═══ Daftar yang Diberikan

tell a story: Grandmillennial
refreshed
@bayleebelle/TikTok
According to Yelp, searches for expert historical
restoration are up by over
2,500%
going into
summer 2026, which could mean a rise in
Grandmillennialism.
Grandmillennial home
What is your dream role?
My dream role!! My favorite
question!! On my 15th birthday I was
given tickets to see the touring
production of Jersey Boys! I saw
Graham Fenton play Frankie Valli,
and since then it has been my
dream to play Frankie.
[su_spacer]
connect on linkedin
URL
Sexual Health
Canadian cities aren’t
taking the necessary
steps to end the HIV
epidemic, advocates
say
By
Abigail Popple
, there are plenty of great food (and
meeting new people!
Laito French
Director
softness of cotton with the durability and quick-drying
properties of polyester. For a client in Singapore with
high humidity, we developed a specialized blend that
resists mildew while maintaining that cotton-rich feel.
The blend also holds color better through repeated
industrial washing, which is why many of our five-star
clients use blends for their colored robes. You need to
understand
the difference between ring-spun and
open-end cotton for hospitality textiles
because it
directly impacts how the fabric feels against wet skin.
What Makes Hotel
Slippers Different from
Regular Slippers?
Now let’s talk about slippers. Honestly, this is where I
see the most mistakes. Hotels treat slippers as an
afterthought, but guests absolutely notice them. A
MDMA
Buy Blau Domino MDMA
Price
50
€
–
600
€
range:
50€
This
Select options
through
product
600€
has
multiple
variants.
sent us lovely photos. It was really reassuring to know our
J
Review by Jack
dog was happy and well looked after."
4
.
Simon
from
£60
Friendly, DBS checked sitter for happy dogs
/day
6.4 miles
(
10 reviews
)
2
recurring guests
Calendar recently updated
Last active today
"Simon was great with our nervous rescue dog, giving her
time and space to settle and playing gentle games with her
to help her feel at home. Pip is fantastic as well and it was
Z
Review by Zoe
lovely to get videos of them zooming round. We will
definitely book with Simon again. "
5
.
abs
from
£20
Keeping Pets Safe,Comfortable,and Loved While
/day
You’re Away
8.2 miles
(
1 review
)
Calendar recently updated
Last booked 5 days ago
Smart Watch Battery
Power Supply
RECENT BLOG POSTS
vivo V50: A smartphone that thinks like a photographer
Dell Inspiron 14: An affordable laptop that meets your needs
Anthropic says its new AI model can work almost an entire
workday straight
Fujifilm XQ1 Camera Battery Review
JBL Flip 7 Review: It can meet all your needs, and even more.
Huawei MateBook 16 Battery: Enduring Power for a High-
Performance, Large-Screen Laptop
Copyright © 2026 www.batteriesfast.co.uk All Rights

══════

● Yang Harus Dikerjakan
Temukan semua baris dalam daftar di atas yang memuat kata "Power", lalu salin setiap baris tersebut.

● Jawaban Tugas
Power Supply
Huawei MateBook 16 Battery: Enduring Power for a High-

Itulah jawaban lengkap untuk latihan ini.